=== RECORDS TO PROCESS ===

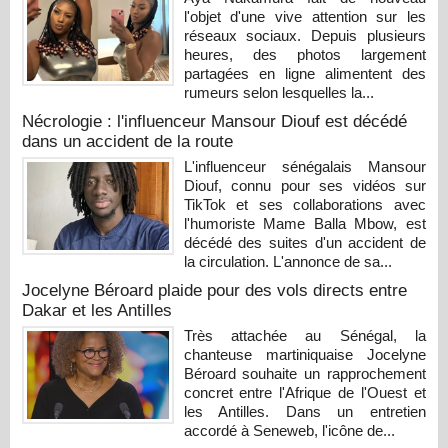
l'objet d'une vive attention sur les
réseaux sociaux. Depuis plusieurs
heures, des photos largement
partagées en ligne alimentent des
rumeurs selon lesquelles la...
Nécrologie : l'influenceur Mansour Diouf est décédé
dans un accident de la route
L'influenceur sénégalais Mansour
Diouf, connu pour ses vidéos sur
TikTok et ses collaborations avec
l'humoriste Mame Balla Mbow, est
décédé des suites d'un accident de
la circulation. L'annonce de sa...
Jocelyne Béroard plaide pour des vols directs entre
Dakar et les Antilles
Très attachée au Sénégal, la
chanteuse martiniquaise Jocelyne
Béroard souhaite un rapprochement
concret entre l'Afrique de l'Ouest et
les Antilles. Dans un entretien
accordé à Seneweb, l'icône de...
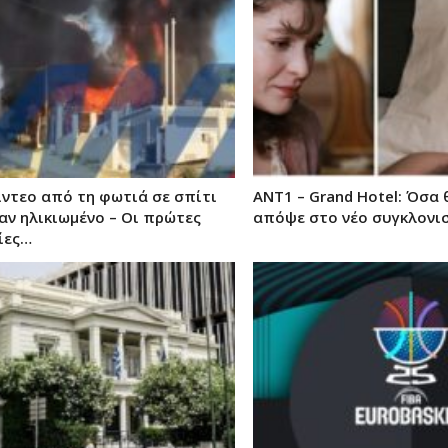
ίντεο από τη φωτιά σε σπίτι
ΑΝΤ1 – Grand Hotel: Όσα
αν ηλικιωμένο – Οι πρώτες
απόψε στο νέο συγκλονι
ίες…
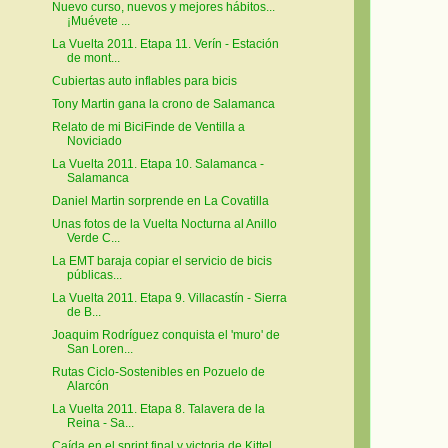
Nuevo curso, nuevos y mejores hábitos...
¡Muévete ...
La Vuelta 2011. Etapa 11. Verín - Estación
de mont...
Cubiertas auto inflables para bicis
Tony Martin gana la crono de Salamanca
Relato de mi BiciFinde de Ventilla a
Noviciado
La Vuelta 2011. Etapa 10. Salamanca -
Salamanca
Daniel Martin sorprende en La Covatilla
Unas fotos de la Vuelta Nocturna al Anillo
Verde C...
La EMT baraja copiar el servicio de bicis
públicas...
La Vuelta 2011. Etapa 9. Villacastín - Sierra
de B...
Joaquim Rodríguez conquista el 'muro' de
San Loren...
Rutas Ciclo-Sostenibles en Pozuelo de
Alarcón
La Vuelta 2011. Etapa 8. Talavera de la
Reina - Sa...
Caída en el sprint final y victoria de Kittel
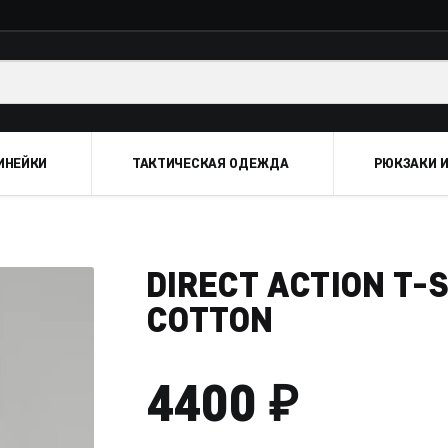
ИНЕЙКИ
ТАКТИЧЕСКАЯ ОДЕЖДА
РЮКЗАКИ И
DIRECT ACTION T-
COTTON
₽
4400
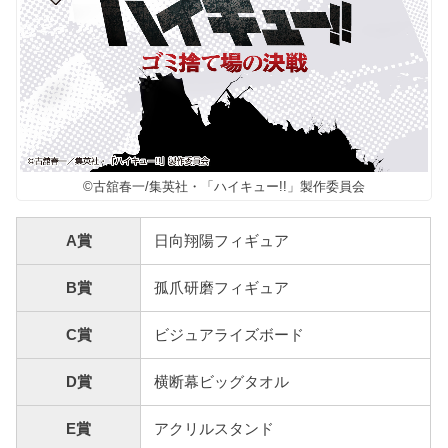
©古舘春一/集英社・「ハイキュー!!」製作委員会
A賞
日向翔陽フィギュア
B賞
孤爪研磨フィギュア
C賞
ビジュアライズボード
D賞
横断幕ビッグタオル
E賞
アクリルスタンド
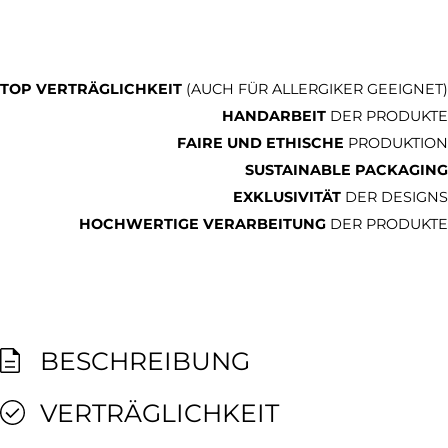
TOP VERTRÄGLICHKEIT
(AUCH FÜR ALLERGIKER GEEIGNET)
HANDARBEIT
DER PRODUKTE
FAIRE UND ETHISCHE
PRODUKTION
SUSTAINABLE PACKAGING
EXKLUSIVITÄT
DER DESIGNS
HOCHWERTIGE VERARBEITUNG
DER PRODUKTE
BESCHREIBUNG
VERTRÄGLICHKEIT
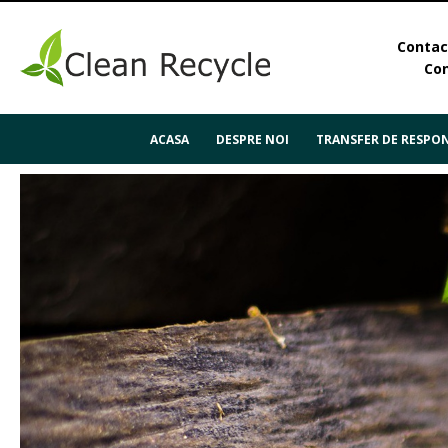
Contact
Con
ACASA
DESPRE NOI
TRANSFER DE RESPON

===

▶ **DIRECTIONS FOR THIS TASK**
Every line above that holds the word "VERTRÄGLICHKEIT" needs to be copied.

▶ **FINISHED EXERCISE**
TOP VERTRÄGLICHKEIT
VERTRÄGLICHKEIT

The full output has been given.